Furthermore, not only is the Belmont the oldest Triple Crown race, but it is the fourth oldest race overall in North America. The Phoenix Stakes, now run in the fall at Keeneland as the Phoenix Breeders' Cup, was first run in 1831. The Queen's Plate in Canada made its debut in 1860, while the Travers in Saratoga opened in 1864. However, since there were gaps in sequence for the Travers, the Belmont is third only to the Phoenix and Queen's Plate in total runnings.
Some Key Belmont Moments
In 1890, the Belmont was moved from Jerome Park to Morris Park, a mile and three-eighths track located a few miles east of what is now Van Cortlandt Park in the Bronx. The Belmont was held at Morris Park until Belmont Park's opening in 1905.
When Grey Lag won the Belmont in 1921, it marked the first running of the Belmont Stakes in the counter-clockwise manner of American fashion. This 53rd running was a mile and three-eighths over the main course; previous editions at Belmont Park had been run clockwise, in accordance with English custom, over a fish-hook course which included part of the training track and the main dirt oval.
The first post parade in this country came in the 14th running of the Belmont in 1880. Until then the horses went directly from paddock to post.
The Belmont Stakes was run at Jerome Park from 1867 to 1889; at Morris Park from 1890 to 1904; at Aqueduct from 1963 to 1967. Not run in 1911 and 1912. Run at a mile and five furlongs from 1867 to 1873; a mile and a quarter in 1890, 1891, 1892, 1895, 1904 and 1905; a mile and a furlong in 1893 and 1894; a mile and three furlongs from 1896 to 1903 and from 1906 to 1925. No time taken in 1907 and 1908. Run as a Handicap Stakes in 1895 and in 1913. The value for the 1987, 1988, and 1992 winners includes the $1,000,000 Triple Crown point system bonus.
As a horse racing saying goes - champion horses breed champions.

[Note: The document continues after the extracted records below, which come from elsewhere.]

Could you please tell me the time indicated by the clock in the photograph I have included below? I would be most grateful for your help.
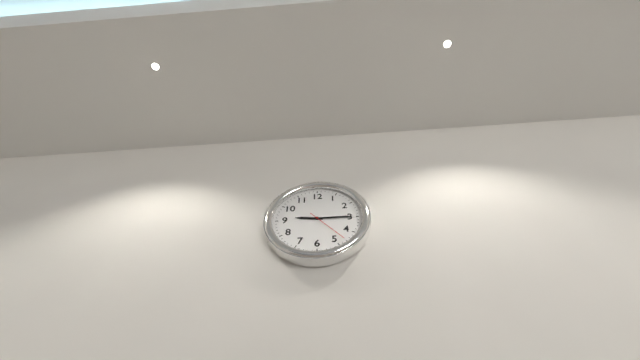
9:15
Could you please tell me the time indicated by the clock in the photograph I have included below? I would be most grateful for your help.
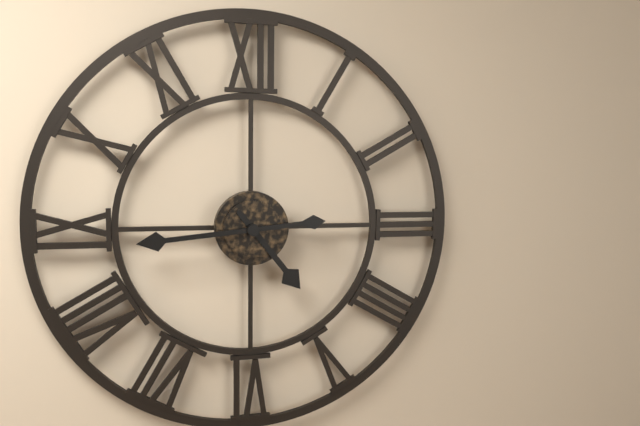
4:44
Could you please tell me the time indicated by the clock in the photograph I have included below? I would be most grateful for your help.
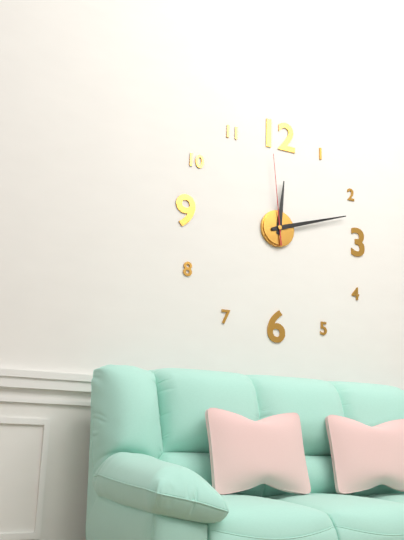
12:12:59
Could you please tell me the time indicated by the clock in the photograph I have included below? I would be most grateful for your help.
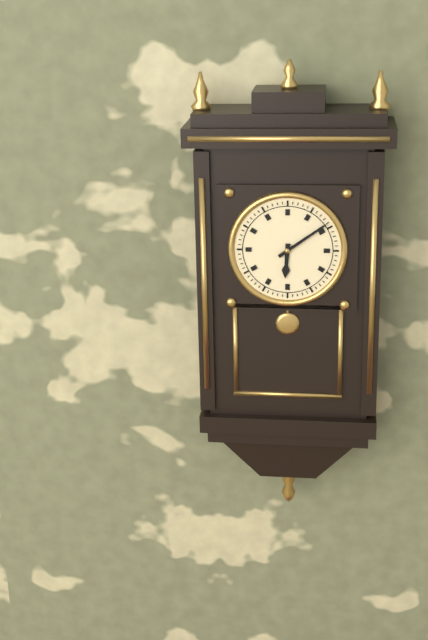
6:09
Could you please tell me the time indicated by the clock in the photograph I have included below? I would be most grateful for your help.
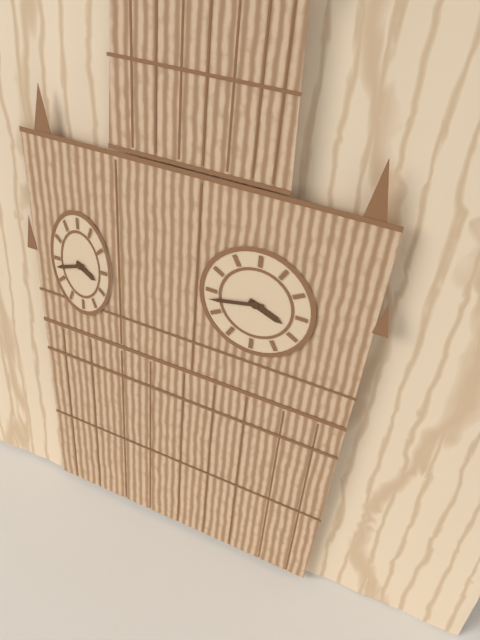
3:43
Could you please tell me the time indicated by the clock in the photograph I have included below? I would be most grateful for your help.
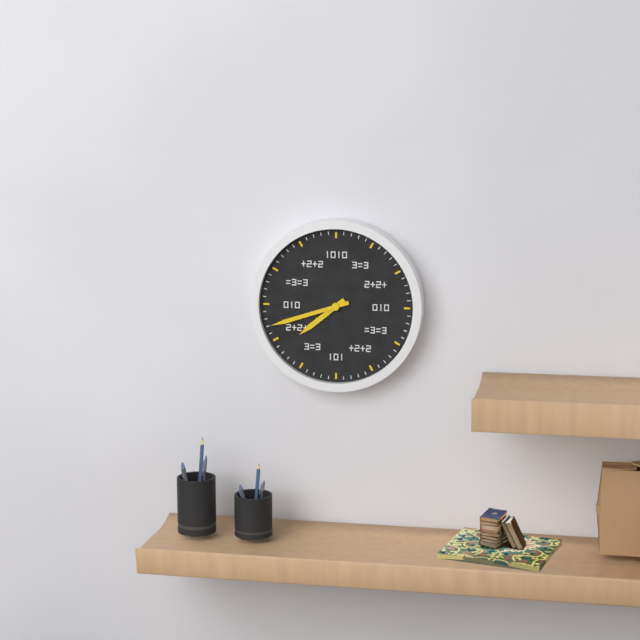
7:42
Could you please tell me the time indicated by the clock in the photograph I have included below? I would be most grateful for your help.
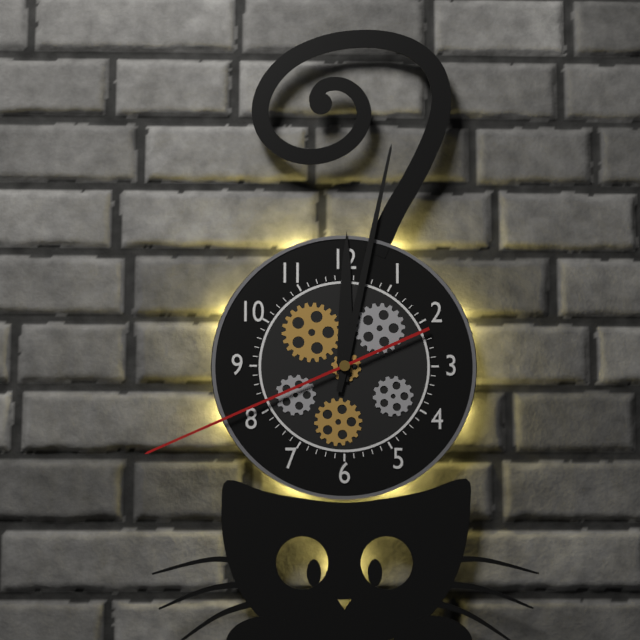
12:02:41
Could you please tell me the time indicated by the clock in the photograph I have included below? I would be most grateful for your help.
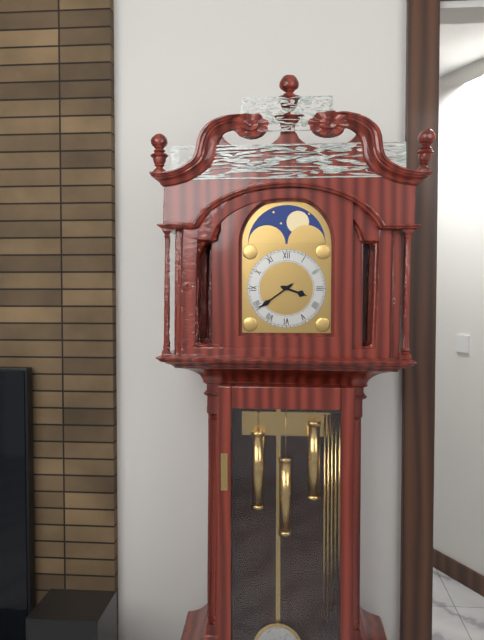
3:39
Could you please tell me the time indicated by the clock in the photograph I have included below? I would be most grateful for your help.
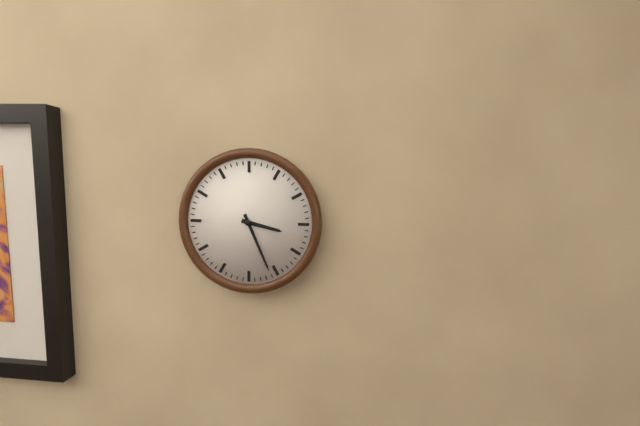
3:26
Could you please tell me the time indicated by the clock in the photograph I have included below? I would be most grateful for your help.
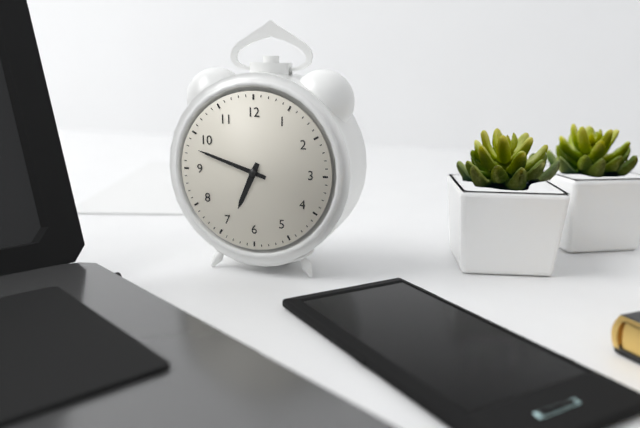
6:48
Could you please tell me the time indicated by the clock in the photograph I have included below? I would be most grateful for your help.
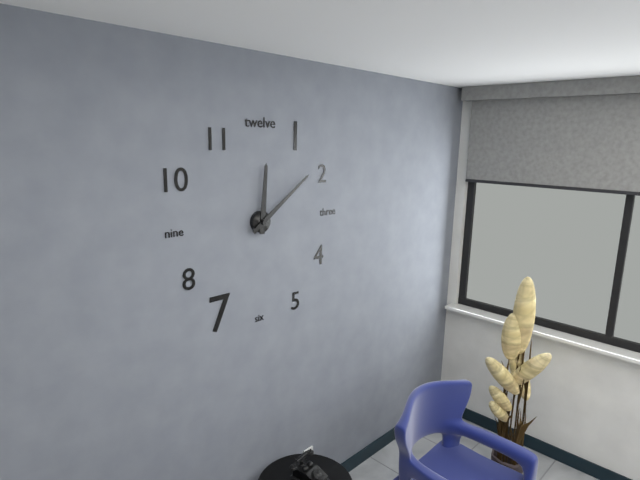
12:09
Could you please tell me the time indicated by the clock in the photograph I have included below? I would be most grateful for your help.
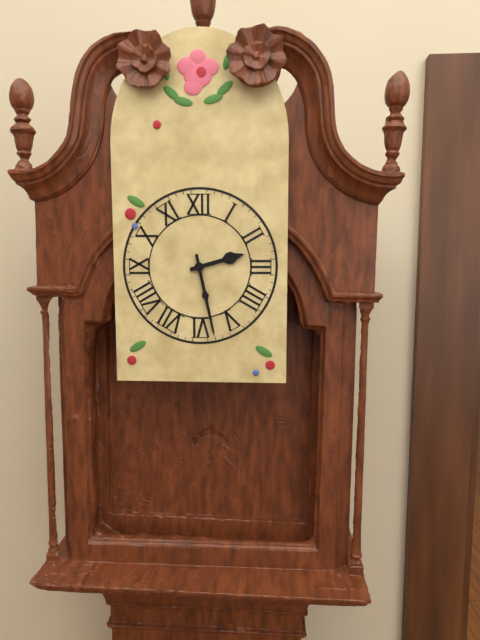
2:28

This holds true in the Belmont Stakes. A total of eleven Belmont Stakes winners have sired at least one other Belmont winner.

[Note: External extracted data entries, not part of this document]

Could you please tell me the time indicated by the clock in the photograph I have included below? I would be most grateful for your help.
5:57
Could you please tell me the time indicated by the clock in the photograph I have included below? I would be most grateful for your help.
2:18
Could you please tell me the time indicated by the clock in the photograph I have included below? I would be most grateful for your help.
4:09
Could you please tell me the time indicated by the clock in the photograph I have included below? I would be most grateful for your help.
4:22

Man o' War heads the list of Belmont champion sires. Not only did he win the race himself in 1920, but three of his subsequent sires won it as well: American Flag in 1925, Crusader in 1926 and War Admiral in 1937, who went on to win the Triple Crown.
Commando won the 1901 running, then sired Peter Pan, the 1907 champ and the Colin, the 1908 winner.
1930 champion Gallant Fox sired both Omaha (1935) and Granville (1936).
Count Fleet won the 1943 edition, and then sired back-to-back Belmont winners with Counterpoint (1951) and One Count (1952).
1977 Triple Crown winner Seattle Slew sired a Call To The Derby Post favorite in Swale, who won both the Derby and the Belmont in 1984, as well as A.P. Indy, who won the Belmont in 1992. 1999 Belmont winner Lemon Drop Kid is also a descendant of the Slew.
The following horses have sired one Belmont winner each: Duke of Magenta of 1878 sired Eric (1889); Spendthrift of 1879 sired Hastings (1896); Hastings then followed his again by siring Masterman, the 1902 winner. The Finn of 1915 sired Zev (1923); Sword Dancer of 1959 sired Damascus (1967); last but not least, Triple Crown winner Secretariat of 1973 sired Risen Star, the 1988 winner.